START DATA EXTRACTS

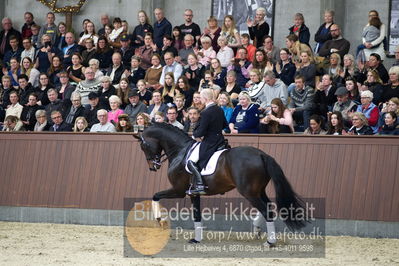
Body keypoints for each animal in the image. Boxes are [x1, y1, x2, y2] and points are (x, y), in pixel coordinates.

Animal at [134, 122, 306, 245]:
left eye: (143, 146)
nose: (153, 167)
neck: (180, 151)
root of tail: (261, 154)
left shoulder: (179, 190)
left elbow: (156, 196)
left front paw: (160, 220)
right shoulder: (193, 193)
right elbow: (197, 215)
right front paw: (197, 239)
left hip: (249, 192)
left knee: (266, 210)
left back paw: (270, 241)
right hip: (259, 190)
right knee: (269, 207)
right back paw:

END DATA EXTRACTS
START DATA EXTRACTS

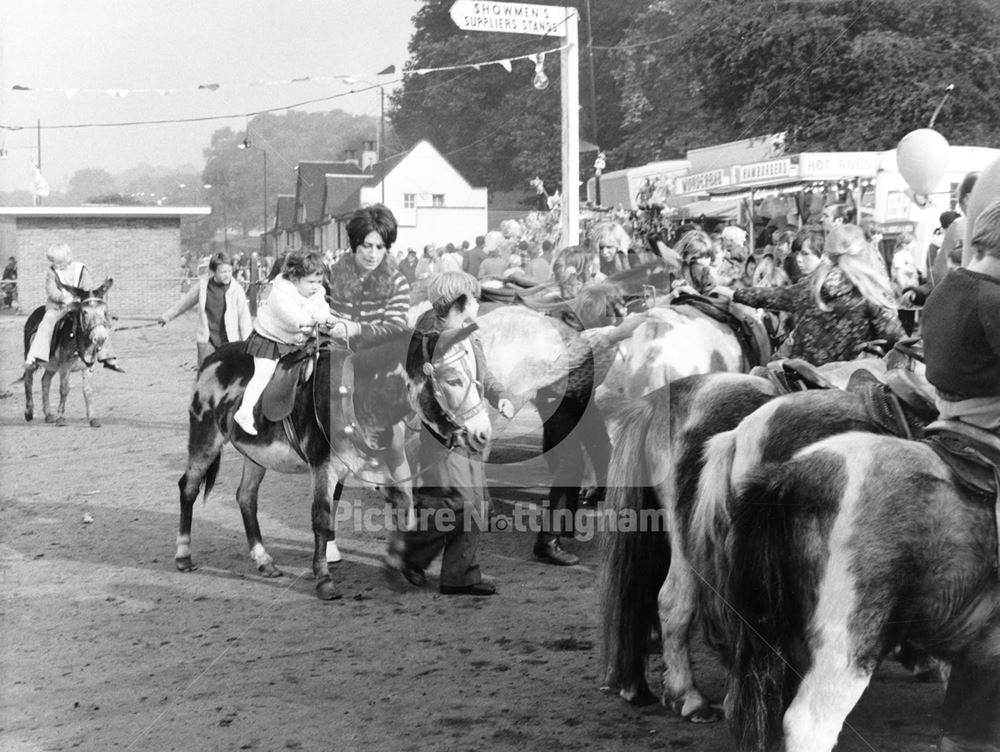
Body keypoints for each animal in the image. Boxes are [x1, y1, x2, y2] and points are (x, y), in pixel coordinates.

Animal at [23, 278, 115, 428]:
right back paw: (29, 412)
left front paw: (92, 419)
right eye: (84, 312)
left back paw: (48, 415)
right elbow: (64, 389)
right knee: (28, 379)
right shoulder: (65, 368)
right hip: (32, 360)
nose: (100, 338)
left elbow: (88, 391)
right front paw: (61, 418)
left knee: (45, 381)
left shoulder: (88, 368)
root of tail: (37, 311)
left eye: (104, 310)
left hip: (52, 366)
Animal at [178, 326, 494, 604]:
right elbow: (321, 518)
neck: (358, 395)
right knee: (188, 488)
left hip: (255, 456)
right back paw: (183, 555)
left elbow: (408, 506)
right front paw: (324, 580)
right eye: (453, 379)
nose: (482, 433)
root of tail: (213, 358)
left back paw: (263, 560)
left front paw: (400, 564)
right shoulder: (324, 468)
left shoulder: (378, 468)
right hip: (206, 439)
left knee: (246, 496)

END DATA EXTRACTS

PROBLEM. Go line by line through the data, copying each one that contains the word "knee".

TASK OUTPUT.
left knee: (266, 210)
right knee: (269, 207)
right knee: (28, 379)
left knee: (45, 381)
right knee: (188, 488)
left knee: (246, 496)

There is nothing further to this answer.